*What you are asked to do*.
In the forum text on model complexity, what does the writer say is the usual reason people choose "infinite dimensional" models?

*Reading text*.
I don’t think we disagree on the way the models are used, I think we simply disagree on the implications for the existence of the infinite object. If you will kindly calculate the 10^10^10^10^10^10^10^10^10^10 th digit in the decimal expansion of pi I will admit its existence in the world.

Boring.

Here’s where I see all this going. Every scientific model provides some rule for generating predictions. Imagine it as a lambda calculus expression. The rule can be applied to any number of scenarios. When the rule is probabilistic, you can imagine it augmented with an arbitrarily long sequence of random binary digits from which it generates random numbers. In this sense, every model is capable of doing an arbitrary number of calculations, if you apply it to an arbitrarily large number of questions. But in actual fact, it will only ever be used to do some finite number of calculations. In most cases when people choose to use “infinite dimensional” models, its to *reduce* the kolmogorov complexity of the model. The structure imposed by the infinite dimensional model makes fewer outcomes possible and the lambda expression shorter.

The finiteness of the number of questions asked of the model is very relevant to the goodness of the model. A model capable of extrapolating to before the big bang which is never asked to do so is not worse because it would give nonsense in that scenario. If your Gaussian process was chosen for the purpose of modeling a particular 365 day dataset, and is never asked to generate any more than 365 dim vectors, its hard to see in what way its anything other than a 365 dimensional model specified in a kolmogorov complexity lower than the dummy variable approach.

I see elsewhere you mention you have limited background on Kolmogorov Complexity. So, in this sense, just think of the complexity as the length of the smallest lambda expression that computes the same model. The point of something like a GP is that by specifying the covariance function, using just a few symbols, something like c(a,b) = s*exp(-((a-b)/l)^2)+n you have encoded all of the information needed to do the computation. Whereas for something like the dummy variables approach with say independent priors on each coefficient, you need to specify a prior over each dummy coefficient, in terms of 365 n digit numbers for locations and 365 n digit numbers for scales, and maybe some number of parameters for shape parameters at each point.

*Data extract*.
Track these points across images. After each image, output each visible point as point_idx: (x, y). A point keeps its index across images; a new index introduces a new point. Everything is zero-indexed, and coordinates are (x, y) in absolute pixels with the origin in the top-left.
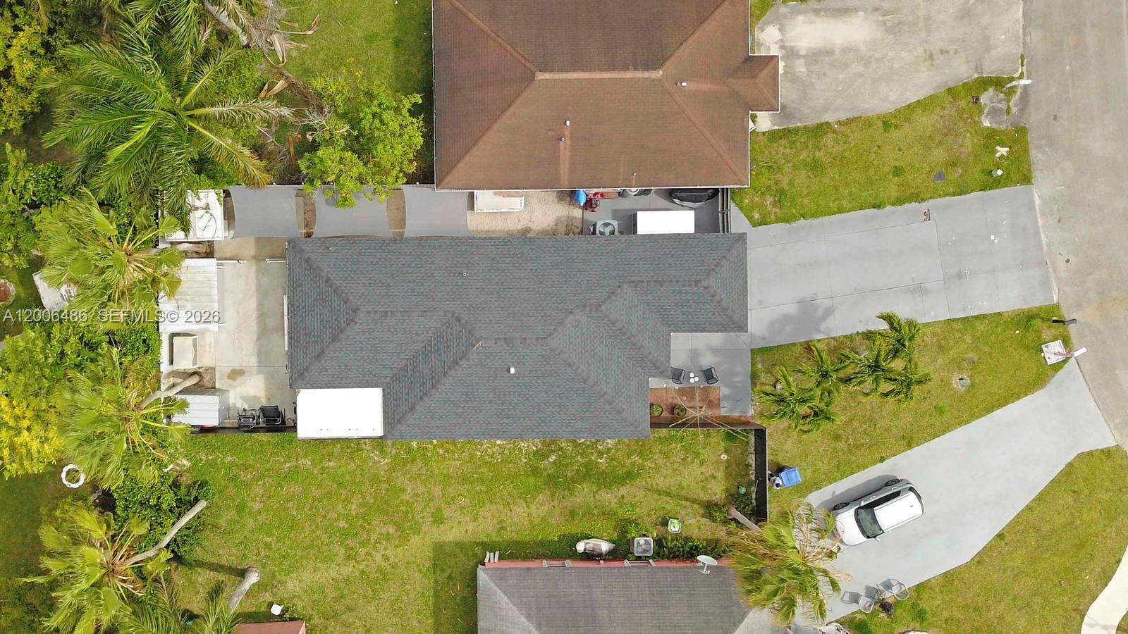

*Solution to the problem*.
To reduce the Kolmogorov complexity of the model.